My criteria for deciding when it’s worth it:
| Situation | Raw/Staging/Marts | A direct script |
|---|---|---|
| More than one data source | Yes | Probably not |
| Data is reprocessed periodically | Yes | No |
| Multiple people consume the metrics | Yes | Depends |
| Raw data can change format | Yes | High risk |
| One-time pipeline, ad-hoc analysis | No | Yes |
| Production dashboard with SLA | Yes | Never |
If your pipeline has more than one source, runs on a recurring basis, and more than one person consumes the results, the three layers will save you trouble. It’s a small investment that scales well.
Relationship with ETL and ELT
If you’re coming from the previous article, here’s how it fits together:
- In a classic ETL flow, staging transformations happen before loading into the warehouse. Raw can be a temporary directory of files or a staging table.
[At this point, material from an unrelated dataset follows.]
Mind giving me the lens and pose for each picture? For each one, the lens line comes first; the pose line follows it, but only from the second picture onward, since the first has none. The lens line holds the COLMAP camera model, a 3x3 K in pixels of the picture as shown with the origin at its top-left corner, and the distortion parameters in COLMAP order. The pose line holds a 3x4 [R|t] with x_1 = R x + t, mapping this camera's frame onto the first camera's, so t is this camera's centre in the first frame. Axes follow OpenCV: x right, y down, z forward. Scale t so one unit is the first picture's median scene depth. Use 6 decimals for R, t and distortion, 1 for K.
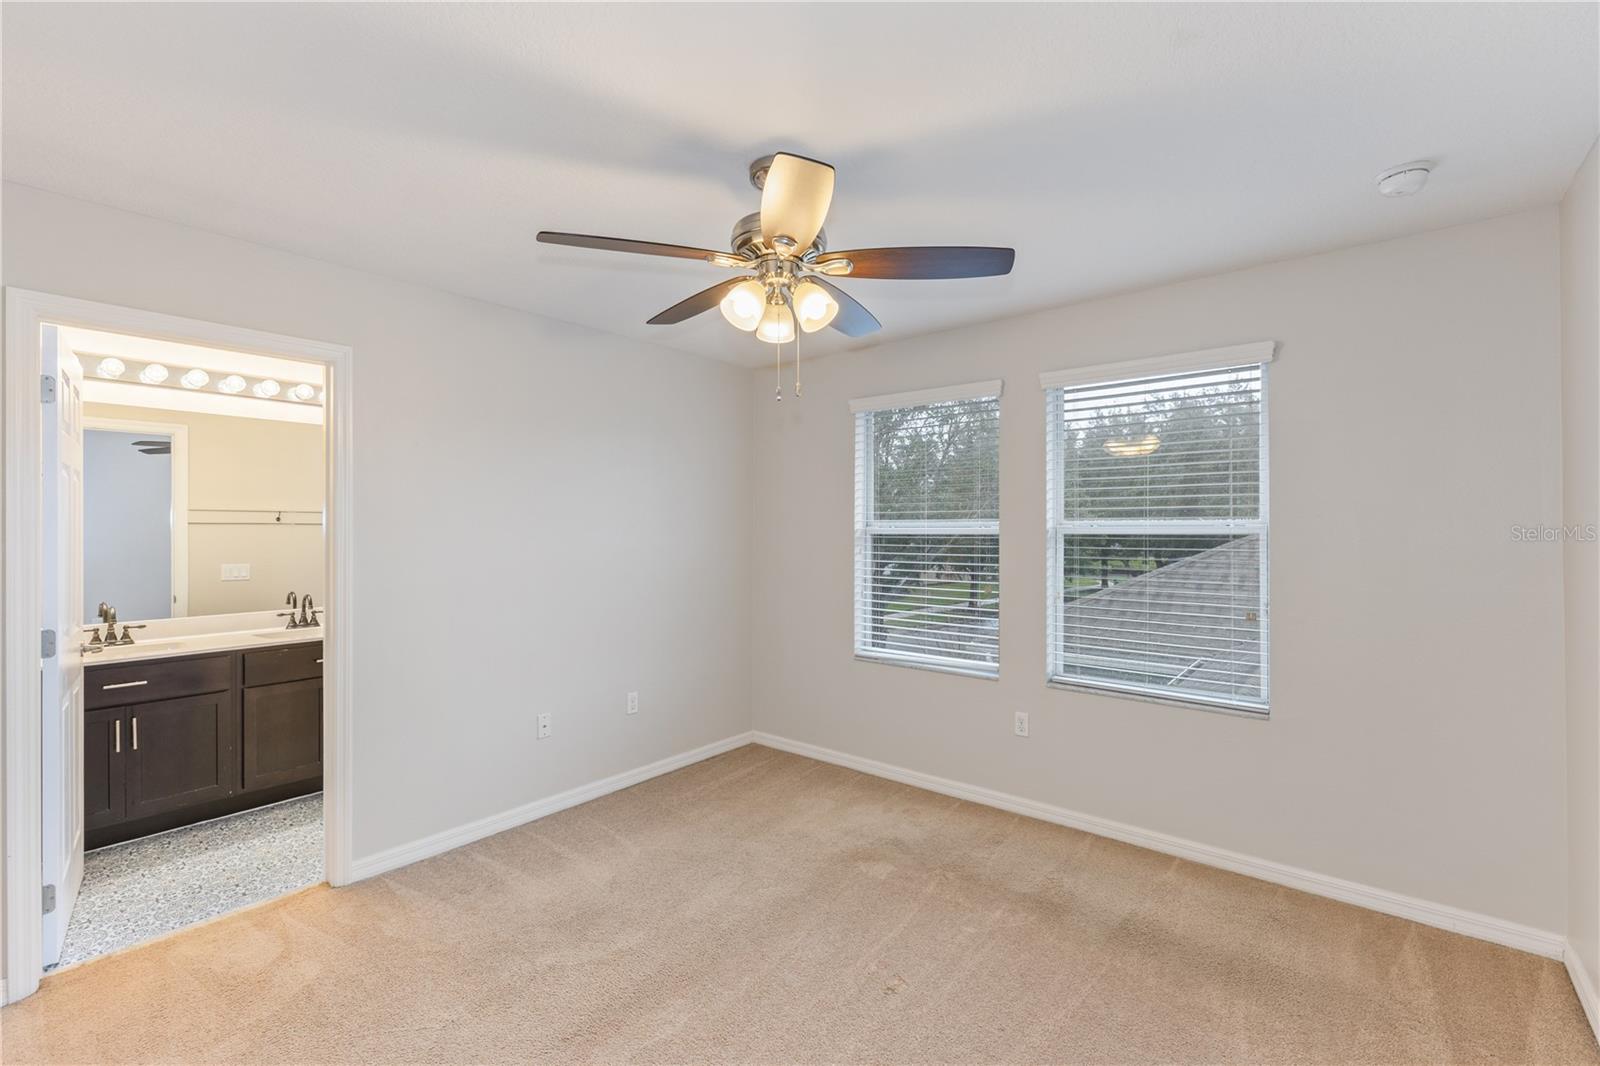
lens RADIAL K [[692.9, 0, 800.9], [0, 692.9, 532.8], [0, 0, 1]] dist [-0.001662, -0.000687]
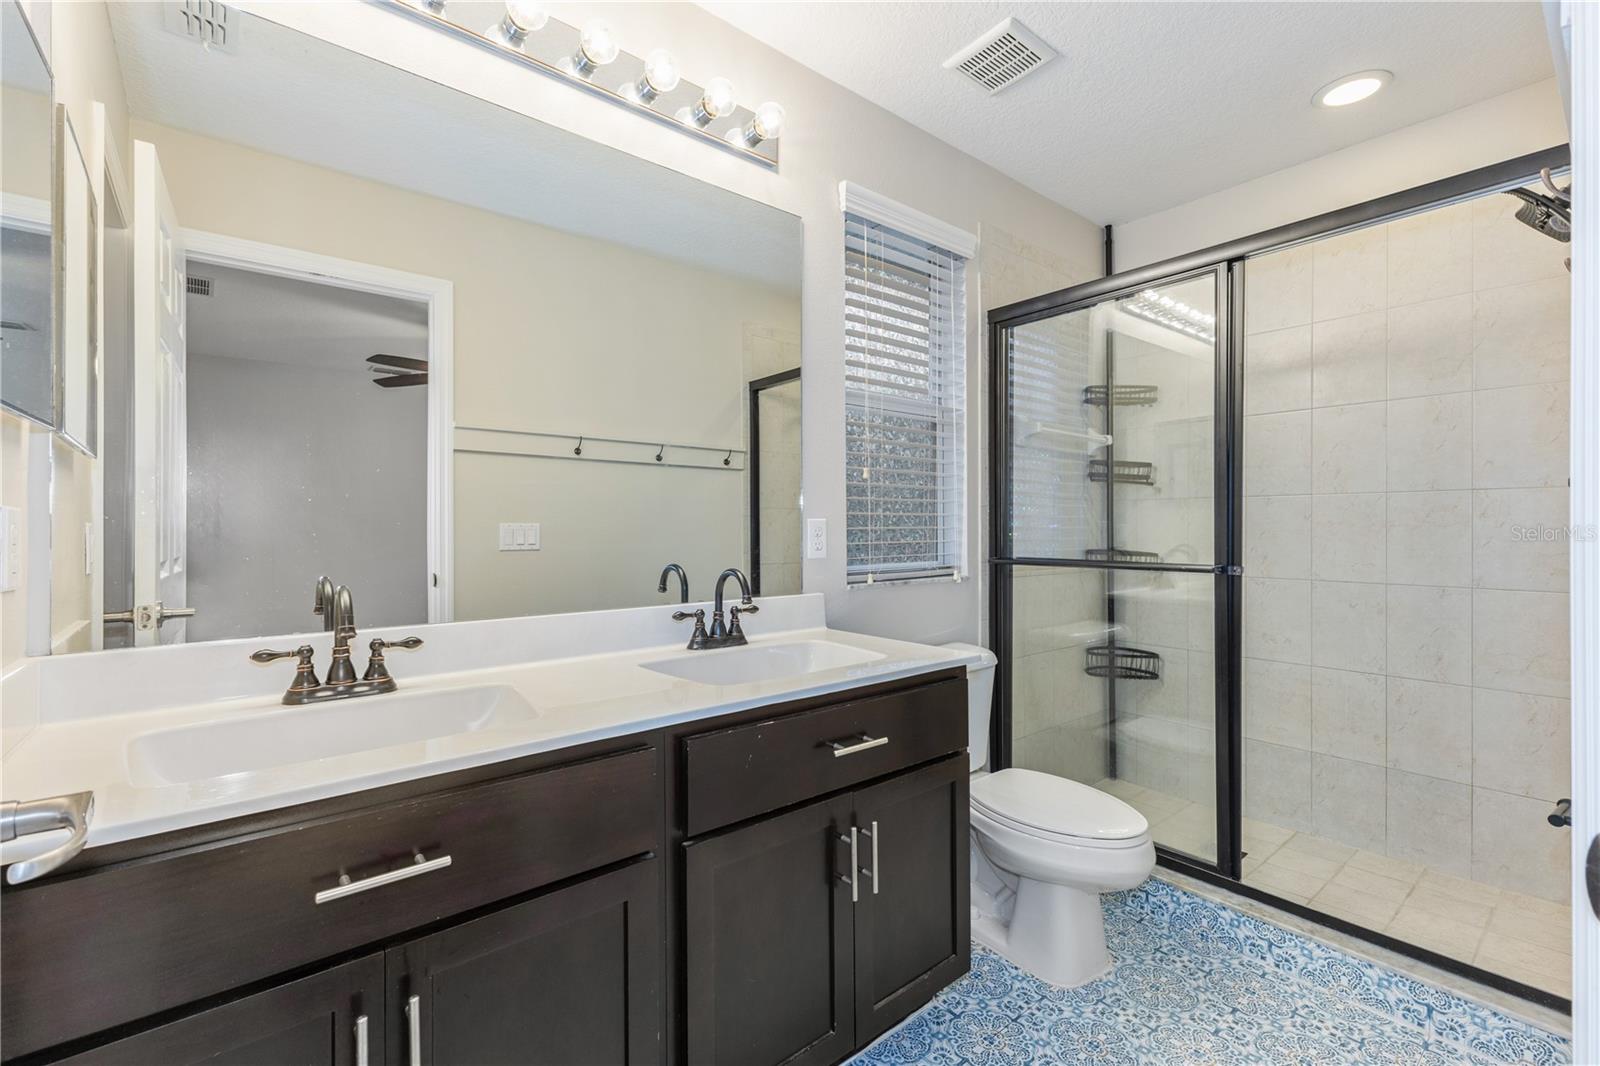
lens RADIAL K [[692.9, 0, 786.1], [0, 692.9, 534.1], [0, 0, 1]] dist [-0.001662, -0.000687]
pose [[0.976329, 0.003245, -0.216268, -0.688322], [-0.002355, 0.999988, 0.004373, 0.076602], [0.216280, -0.003760, 0.976324, 0.692052]]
- In a modern ELT flow, everything arrives first at the warehouse (raw), and the staging and marts transformations are done with SQL inside the warehouse itself. Tools like dbt fit perfectly into this model.
The raw/staging/marts structure doesn’t compete with ETL or ELT. It’s complementary. It defines the internal organization of the destination, regardless of how the data arrives.
What I wish I had known earlier
When I set up my first pipeline with these layers, I made almost every mistake I’ve described. What changed my perspective was to stop thinking of the layers as technical bureaucracy and start seeing them as a contract: raw promises immutability, staging promises cleanliness, marts promises business relevance.
Each layer has a single responsibility. And just like in code, when a piece has only one reason to change, the entire system is easier to maintain, debug, and evolve.
If you already have a working pipeline without layers, you don’t need to rewrite it all at once. Start by separating raw. Just that---storing the raw data before touching it---already changes the game.